### Exercise requirements
Look for the word "cooperatives" in the records, and copy each line where it appears.

Stored data entries
::::
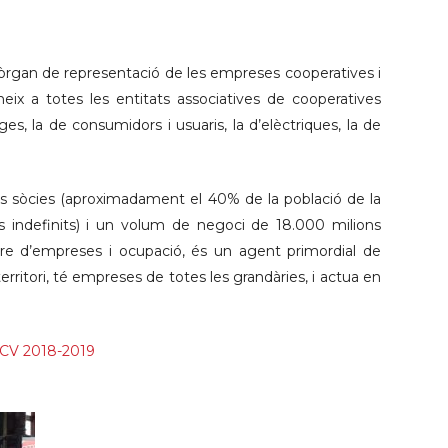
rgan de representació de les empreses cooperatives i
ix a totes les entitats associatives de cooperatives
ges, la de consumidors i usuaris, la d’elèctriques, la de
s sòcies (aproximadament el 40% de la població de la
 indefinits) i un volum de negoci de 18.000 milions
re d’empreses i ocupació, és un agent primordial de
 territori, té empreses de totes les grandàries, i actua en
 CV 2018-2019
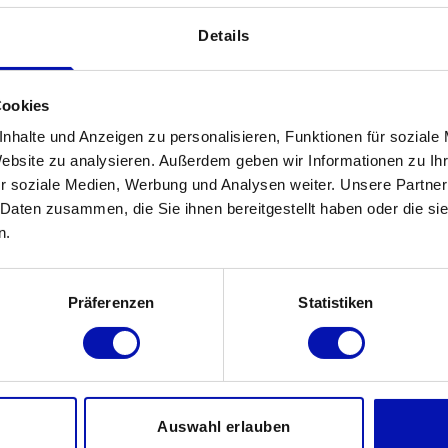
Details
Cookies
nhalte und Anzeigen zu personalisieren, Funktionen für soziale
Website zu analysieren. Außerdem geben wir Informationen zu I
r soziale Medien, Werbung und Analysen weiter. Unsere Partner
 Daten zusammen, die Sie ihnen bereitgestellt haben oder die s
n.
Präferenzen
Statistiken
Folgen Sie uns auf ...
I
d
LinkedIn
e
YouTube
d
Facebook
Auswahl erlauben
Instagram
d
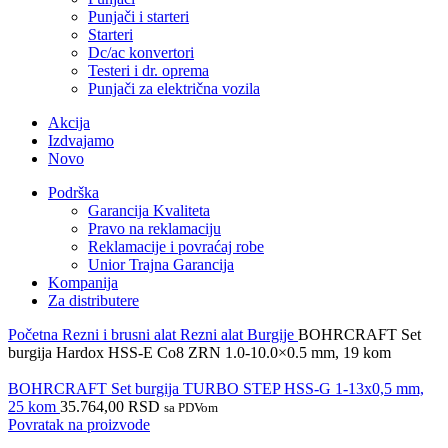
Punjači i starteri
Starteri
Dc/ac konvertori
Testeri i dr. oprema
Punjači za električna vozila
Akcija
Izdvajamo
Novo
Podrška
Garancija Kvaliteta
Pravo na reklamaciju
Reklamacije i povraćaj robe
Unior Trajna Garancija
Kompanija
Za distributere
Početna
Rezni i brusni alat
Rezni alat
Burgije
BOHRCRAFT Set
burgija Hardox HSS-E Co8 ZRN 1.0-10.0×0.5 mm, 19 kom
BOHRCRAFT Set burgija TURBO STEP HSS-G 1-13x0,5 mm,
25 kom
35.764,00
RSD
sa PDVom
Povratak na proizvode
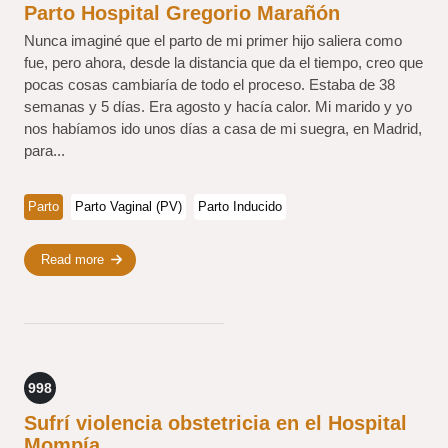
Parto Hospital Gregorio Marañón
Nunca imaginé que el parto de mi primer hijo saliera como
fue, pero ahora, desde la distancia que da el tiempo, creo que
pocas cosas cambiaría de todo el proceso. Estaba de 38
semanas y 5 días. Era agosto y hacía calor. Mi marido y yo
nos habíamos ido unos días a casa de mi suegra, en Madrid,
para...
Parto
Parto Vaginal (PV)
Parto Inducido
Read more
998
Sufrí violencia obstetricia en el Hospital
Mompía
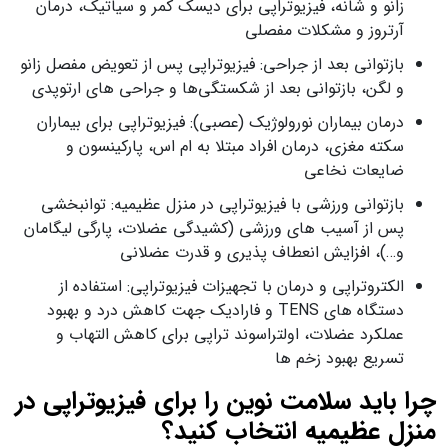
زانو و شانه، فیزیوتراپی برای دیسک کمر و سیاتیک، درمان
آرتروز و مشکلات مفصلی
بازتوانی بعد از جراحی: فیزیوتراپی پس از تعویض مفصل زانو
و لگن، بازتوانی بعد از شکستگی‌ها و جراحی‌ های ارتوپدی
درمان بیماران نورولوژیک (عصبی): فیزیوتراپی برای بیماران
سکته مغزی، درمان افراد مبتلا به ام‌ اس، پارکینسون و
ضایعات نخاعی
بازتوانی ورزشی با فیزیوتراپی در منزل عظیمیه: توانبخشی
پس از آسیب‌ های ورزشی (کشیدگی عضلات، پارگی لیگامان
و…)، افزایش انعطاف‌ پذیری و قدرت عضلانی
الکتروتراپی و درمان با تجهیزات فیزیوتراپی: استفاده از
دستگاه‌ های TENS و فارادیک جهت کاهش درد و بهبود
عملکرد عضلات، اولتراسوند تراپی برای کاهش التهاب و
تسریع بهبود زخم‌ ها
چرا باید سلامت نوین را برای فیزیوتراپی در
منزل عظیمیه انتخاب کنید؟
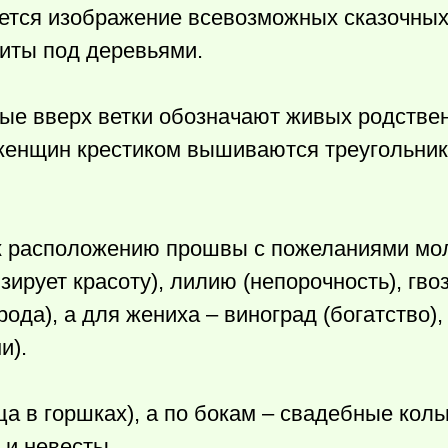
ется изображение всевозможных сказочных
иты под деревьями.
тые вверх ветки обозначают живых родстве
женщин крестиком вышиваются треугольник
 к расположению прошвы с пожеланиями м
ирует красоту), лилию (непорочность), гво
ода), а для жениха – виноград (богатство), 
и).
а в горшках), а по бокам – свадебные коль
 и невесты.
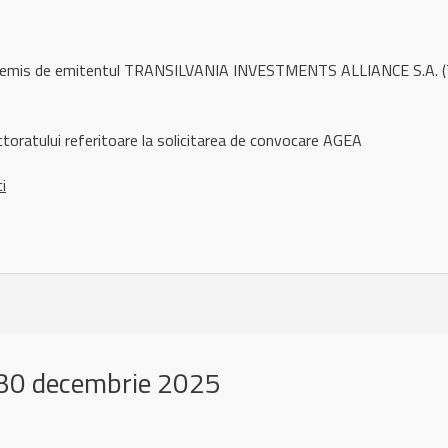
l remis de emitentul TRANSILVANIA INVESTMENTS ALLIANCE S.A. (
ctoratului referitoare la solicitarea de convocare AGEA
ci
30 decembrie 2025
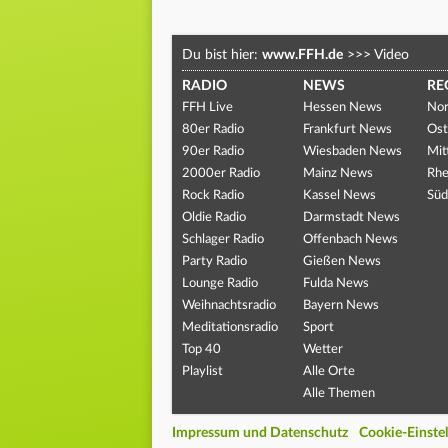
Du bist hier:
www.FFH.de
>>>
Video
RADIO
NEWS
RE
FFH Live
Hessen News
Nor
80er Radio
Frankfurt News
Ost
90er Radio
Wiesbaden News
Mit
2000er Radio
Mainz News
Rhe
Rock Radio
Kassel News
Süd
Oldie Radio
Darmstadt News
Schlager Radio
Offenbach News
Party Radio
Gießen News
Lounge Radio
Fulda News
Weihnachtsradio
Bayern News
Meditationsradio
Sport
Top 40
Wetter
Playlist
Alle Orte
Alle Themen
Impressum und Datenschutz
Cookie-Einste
::::
### Reply to the task
rgan de representació de les empreses cooperatives i
ix a totes les entitats associatives de cooperatives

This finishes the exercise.